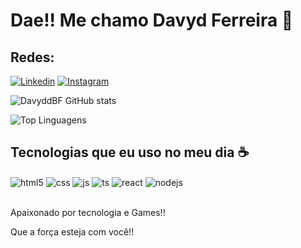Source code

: # Dae!! Me chamo Davyd Ferreira 👋

## Redes:
[![Linkedin](https://img.shields.io/badge/LinkedIn-0077B5?style=for-the-badge&logo=linkedin&logoColor=white)](https://www.linkedin.com/in/davyd-ferreira-821201236/)
[![Instagram](https://img.shields.io/badge/Instagram-E4405F?style=for-the-badge&logo=instagram&logoColor=white)](https://www.instagram.com/davydferreira.js/)

![DavyddBF GitHub stats](https://github-readme-stats.vercel.app/api?username=DavyddBF&show_icons=true&theme=dracula)

![Top Linguagens](https://github-readme-stats.vercel.app/api/top-langs/?username=DavyddBF&layout=compact&theme=dracula)

## Tecnologias que eu uso no meu dia ☕

<div style="display: inline_block">
  <img align="center" alt="html5" src="https://img.shields.io/badge/HTML5-E34F26?style=for-the-badge&logo=html5&logoColor=white" />
  <img align="center" alt="css" src="https://img.shields.io/badge/CSS3-1572B6?style=for-the-badge&logo=css3&logoColor=white" />
  <img align="center" alt="js" src="https://img.shields.io/badge/JavaScript-F7DF1E?style=for-the-badge&logo=javascript&logoColor=black" />
  <img align="center" alt="ts" src="https://img.shields.io/badge/TypeScript-007ACC?style=for-the-badge&logo=typescript&logoColor=white" />
  <img align="center" alt="react" src="https://img.shields.io/badge/React-20232A?style=for-the-badge&logo=react&logoColor=61DAFB" />
  <img align="center" alt="nodejs" src="https://img.shields.io/badge/Node.js-43853D?style=for-the-badge&logo=node.js&logoColor=white" />
</div><br/>

Apaixonado por tecnologia e Games!! 

Que a força esteja com você!!
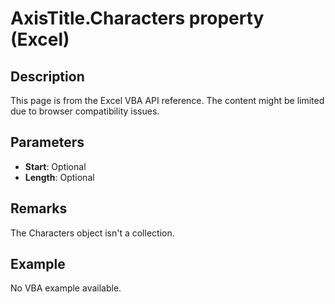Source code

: # AxisTitle.Characters property (Excel)

## Description
This page is from the Excel VBA API reference. The content might be limited due to browser compatibility issues.

## Parameters
- **Start**: Optional
- **Length**: Optional

## Remarks
The Characters object isn't a collection.

## Example
No VBA example available.

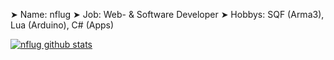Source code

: ➤ Name: nflug
➤ Job: Web- & Software Developer
➤ Hobbys: SQF (Arma3), Lua (Arduino), C# (Apps)

[![nflug github stats](https://github-readme-stats.vercel.app/api?username=nflug)](https://github.com/nflug/github-readme-stats)
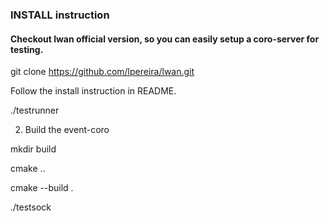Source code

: ### INSTALL instruction


#### Checkout lwan official version, so you can easily setup a coro-server for testing.
git clone https://github.com/lpereira/lwan.git

Follow the install instruction in README.

./testrunner

2. Build the event-coro

mkdir build

cmake ..

cmake --build .

./testsock 
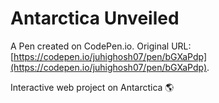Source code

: # Antarctica Unveiled

A Pen created on CodePen.io. Original URL: [https://codepen.io/juhighosh07/pen/bGXaPdp](https://codepen.io/juhighosh07/pen/bGXaPdp).

Interactive web project on Antarctica 🌎 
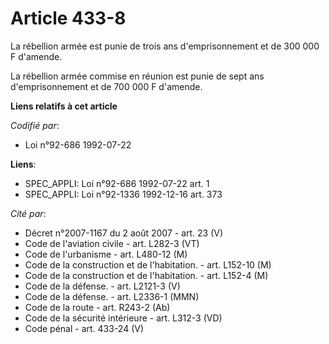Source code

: # Article 433-8

La rébellion armée est punie de trois ans d'emprisonnement et de 300 000 F d'amende.

La rébellion armée commise en réunion est punie de sept ans d'emprisonnement et de 700 000 F d'amende.

**Liens relatifs à cet article**

_Codifié par_:

  - Loi n°92-686 1992-07-22

**Liens**:

  - SPEC_APPLI: Loi n°92-686 1992-07-22 art. 1
  - SPEC_APPLI: Loi n°92-1336 1992-12-16 art. 373

_Cité par_:

  - Décret n°2007-1167 du 2 août 2007 - art. 23 (V)
  - Code de l'aviation civile - art. L282-3 (VT)
  - Code de l'urbanisme - art. L480-12 (M)
  - Code de la construction et de l'habitation. - art. L152-10 (M)
  - Code de la construction et de l'habitation. - art. L152-4 (M)
  - Code de la défense. - art. L2121-3 (V)
  - Code de la défense. - art. L2336-1 (MMN)
  - Code de la route - art. R243-2 (Ab)
  - Code de la sécurité intérieure - art. L312-3 (VD)
  - Code pénal - art. 433-24 (V)
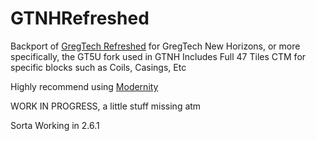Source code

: # GTNHRefreshed

Backport of [GregTech Refreshed](https://github.com/ULSTICK/GregTechRefreshed) for GregTech New Horizons, or more specifically, the GT5U fork used in GTNH
Includes Full 47 Tiles CTM for specific blocks such as Coils, Casings, Etc

Highly recommend using [Modernity](https://www.curseforge.com/minecraft/texture-packs/modernity)

WORK IN PROGRESS, a little stuff missing atm

Sorta Working in 2.6.1
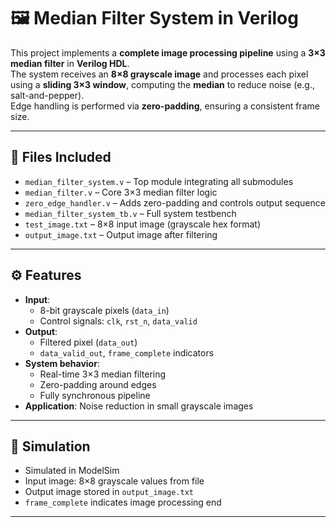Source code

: # 🖼️ Median Filter System in Verilog

This project implements a **complete image processing pipeline** using a **3×3 median filter** in **Verilog HDL**.  
The system receives an **8×8 grayscale image** and processes each pixel using a **sliding 3×3 window**, computing the **median** to reduce noise (e.g., salt-and-pepper).  
Edge handling is performed via **zero-padding**, ensuring a consistent frame size.

---

## 📁 Files Included

- `median_filter_system.v` – Top module integrating all submodules  
- `median_filter.v` – Core 3×3 median filter logic  
- `zero_edge_handler.v` – Adds zero-padding and controls output sequence  
- `median_filter_system_tb.v` – Full system testbench  
- `test_image.txt` – 8×8 input image (grayscale hex format)  
- `output_image.txt` – Output image after filtering  

---

## ⚙️ Features

- **Input**:  
  - 8-bit grayscale pixels (`data_in`)  
  - Control signals: `clk`, `rst_n`, `data_valid`  
- **Output**:  
  - Filtered pixel (`data_out`)  
  - `data_valid_out`, `frame_complete` indicators  
- **System behavior**:  
  - Real-time 3×3 median filtering  
  - Zero-padding around edges  
  - Fully synchronous pipeline  
- **Application**: Noise reduction in small grayscale images

---

## 🧪 Simulation

- Simulated in ModelSim  
- Input image: 8×8 grayscale values from file  
- Output image stored in `output_image.txt`  
- `frame_complete` indicates image processing end  


---





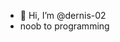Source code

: - 👋 Hi, I’m @dernis-02
- noob to programming

<!---
dernis-02/dernis-02 is a ✨ special ✨ repository because its `README.md` (this file) appears on your GitHub profile.
You can click the Preview link to take a look at your changes.
--->
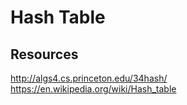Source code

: Hash Table
==========



## Resources
http://algs4.cs.princeton.edu/34hash/
https://en.wikipedia.org/wiki/Hash_table
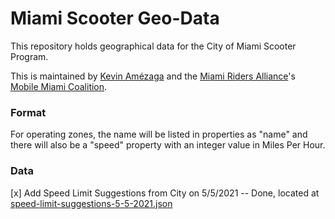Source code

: # Miami Scooter Geo-Data

This repository holds geographical data for the City of Miami Scooter Program.

This is maintained by [Kevin Amézaga](https://mostlikelykevin.com) and the [Miami Riders Alliance](https://riders.miami)'s [Mobile Miami Coalition](https://coalition.miami).

### Format

For operating zones, the name will be listed in properties as "name" and there will also be a "speed" property with an integer value in Miles Per Hour.

### Data

[x] Add Speed Limit Suggestions from City on 5/5/2021 -- Done, located at [speed-limit-suggestions-5-5-2021.json](https://github.com/kevinamezaga/miami-scooter-geo-data/blob/main/speed-limit-suggestions-5-5-2021.json)

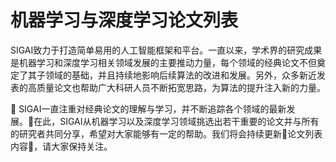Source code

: 机器学习与深度学习论文列表
===

SIGAI致力于打造简单易用的人工智能框架和平台。一直以来，学术界的研究成果是机器学习和深度学习相关领域发展的主要推动力量，每个领域的经典论文不但奠定了其子领域的基础，并且持续地影响后续算法的改进和发展。另外，众多新近发表的高质量论文也帮助广大科研人员不断拓宽思路，为算法的提升注入新的力量。


SIGAI一直注重对经典论文的理解与学习，并不断追踪各个领域的最新发展。在此，SIGAI从机器学习以及深度学习领域挑选出若干重要的论文并与所有的研究者共同分享，希望对大家能够有一定的帮助。我们将会持续更新论文列表内容，请大家保持关注。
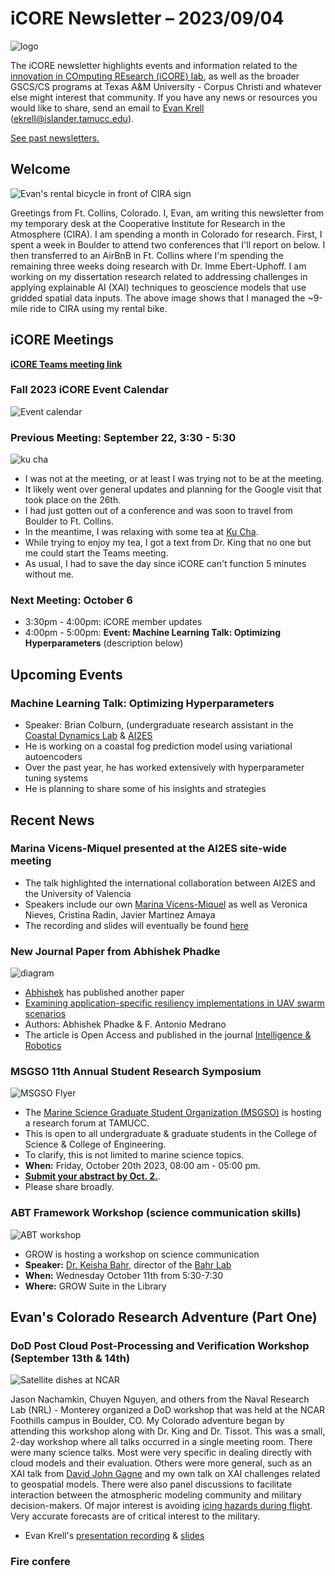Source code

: # iCORE Newsletter – 2023/09/04

![logo](../img/logo_plain_sm.jpg)

The iCORE newsletter highlights events and information related to the [innovation in COmputing REsearch (iCORE) lab](https://icore.tamucc.edu/),
as well as the broader GSCS/CS programs at Texas A&M University - Corpus Christi and whatever else might interest that community.
If you have any news or resources you would like to share, send an email to [Evan Krell](https://scholar.google.com/citations?user=jLuwYGAAAAAJ&hl=en) (ekrell@islander.tamucc.edu).

[See past newsletters.](https://github.com/ekrell/icore_website/tree/main/news)

## Welcome

![Evan's rental bicycle in front of CIRA sign](../img/welcome_cira.jpg)

Greetings from Ft. Collins, Colorado. I, Evan, am writing this newsletter from my temporary desk at the Cooperative Institute for Research in the Atmosphere (CIRA).
I am spending a month in Colorado for research. First, I spent a week in Boulder to attend two conferences that I'll report on below. I then transferred to an AirBnB in Ft. Collins where I'm spending the remaining three weeks doing research with Dr. Imme Ebert-Uphoff. I am working on my dissertation research related to addressing challenges in applying explainable AI (XAI) techniques to geoscience models that use gridded spatial data inputs. The above image shows that I managed the ~9-mile ride to CIRA using my rental bike.  

## iCORE Meetings

**[iCORE Teams meeting link](https://teams.microsoft.com/l/meetup-join/19%3Ameeting_MDdlZDBiMTgtYzVjNS00YjhhLWE5OTctY2Y5YzMyYTljNzU5%40thread.v2/0?context=%7B%22Tid%22%3A%2234cbfaf1-67a6-4781-a9ca-514eb2550b66%22%2C%22Oid%22%3A%22994c008b-0707-4f3c-8ac0-73b65e733430%22%2C%22MessageId%22%3A%220%22%7D)**

### Fall 2023 iCORE Event Calendar

![Event calendar](../img/icore_events_fall2023.png)

### Previous Meeting: September 22, 3:30 - 5:30

![ku cha](../img/kucha.JPG)

- I was not at the meeting, or at least I was trying not to be at the meeting. 
- It likely went over general updates and planning for the Google visit that took place on the 26th.
- I had just gotten out of a conference and was soon to travel from Boulder to Ft. Collins.
- In the meantime, I was relaxing with some tea at [Ku Cha](https://www.kuchatea.com/).
- While trying to enjoy my tea, I got a text from Dr. King that no one but me could start the Teams meeting.
- As usual, I had to save the day since iCORE can't function 5 minutes without me.

### Next Meeting: October 6

- 3:30pm - 4:00pm: iCORE member updates
- 4:00pm - 5:00pm: **Event: Machine Learning Talk: Optimizing Hyperparameters** (description below)

## Upcoming Events

### Machine Learning Talk: Optimizing Hyperparameters

- Speaker: Brian Colburn, (undergraduate research assistant in the [Coastal Dynamics Lab](https://www.coastaldynamicslab.org/) & [AI2ES](https://www.ai2es.org/)
- He is working on a coastal fog prediction model using variational autoencoders
- Over the past year, he has worked extensively with hyperparameter tuning systems
- He is planning to share some of his insights and strategies

## Recent News

### Marina Vicens-Miquel presented at the AI2ES site-wide meeting

- The talk highlighted the international collaboration between AI2ES and the University of Valencia
- Speakers include our own [Marina Vicens-Miquel](https://marinavicensmiquel.github.io/main.html) as well as Veronica Nieves, Cristina Radin, Javier Martinez Amaya
- The recording and slides will eventually be found [here](https://www.ai2es.org/publications/ai2es-talks/)

### New Journal Paper from Abhishek Phadke

![diagram](../img/abhi.jpg)

- [Abhishek](https://sites.google.com/view/abhishek-phadke) has published another paper
- [Examining application-specific resiliency implementations in UAV swarm scenarios](https://intellrobot.com/article/view/6159 )
- Authors: Abhishek Phadke & F. Antonio Medrano
- The article is Open Access and published in the journal [Intelligence & Robotics](https://intellrobot.com/)

### MSGSO 11th Annual Student Research Symposium

![MSGSO Flyer](../img/msgso.jpg)

- The [Marine Science Graduate Student Organization (MSGSO)](https://msgsoresearchforum.wixsite.com/msgsosymposium) is hosting a research forum at TAMUCC.
- This is open to all undergraduate & graduate students in the College of Science & College of Engineering.
- To clarify, this is not limited to marine science topics. 
- **When:** Friday, October 20th 2023,  08:00 am - 05:00 pm.
- [**Submit your abstract by Oct. 2.**](https://msgsoresearchforum.wixsite.com/msgsosymposium).
- Please share broadly.

### ABT Framework Workshop (science communication skills)

![ABT workshop](../img/abt.jpg)

- GROW is hosting a workshop on science communication
- **Speaker:** [Dr. Keisha Bahr](https://www.harteresearch.org/people/keisha-bahr), director of the [Bahr Lab](http://www.bahrlab.com/)
- **When:** Wednesday October 11th from 5:30-7:30
- **Where:** GROW Suite in the Library


## Evan's Colorado Research Adventure (Part One)

### DoD Post Cloud Post-Processing and Verification Workshop (September 13th & 14th)

![Satellite dishes at NCAR](../img/dod_cloud.jpg)

Jason Nachamkin, Chuyen Nguyen, and others from the Naval Research Lab (NRL) - Monterey organized a DoD workshop that was held at the NCAR Foothills campus in Boulder, CO. My Colorado adventure began by attending this workshop along with Dr. King and Dr. Tissot. This was a small, 2-day workshop where all talks occurred in a single meeting room. There were many science talks. Most were very specific in dealing directly with cloud models and their evaluation. Others were more general, such as an XAI talk from [David John Gagne](https://staff.ucar.edu/users/dgagne) and my own talk on XAI challenges related to geospatial models. There were also panel discussions to facilitate interaction between the atmospheric modeling community and military decision-makers. Of major interest is avoiding [icing hazards during flight](https://www.weather.gov/source/zhu/ZHU_Training_Page/icing_stuff/icing/icing.htm). Very accurate forecasts are of critical interest to the military. 

- Evan Krell's [presentation recording](https://www.youtube.com/watch?v=dHMcvaBCE5k&t=14650s) & [slides](https://cpaess.ucar.edu/sites/default/files/2023-dod-presentation/krell-dod-2023.pdf)

### Fire confere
+++
» **Exercise aim**:
For the entries above, print exactly the lines between the one with "2. Build the event-coro" and the one with "# Article 433-8", inclusive, with no pictures.

» **Answer to this exercise**:
2. Build the event-coro

mkdir build

cmake ..

cmake --build .

./testsock 
Source code

: # Antarctica Unveiled

A Pen created on CodePen.io. Original URL: [https://codepen.io/juhighosh07/pen/bGXaPdp](https://codepen.io/juhighosh07/pen/bGXaPdp).

Interactive web project on Antarctica 🌎 
Source code

: # Article 433-8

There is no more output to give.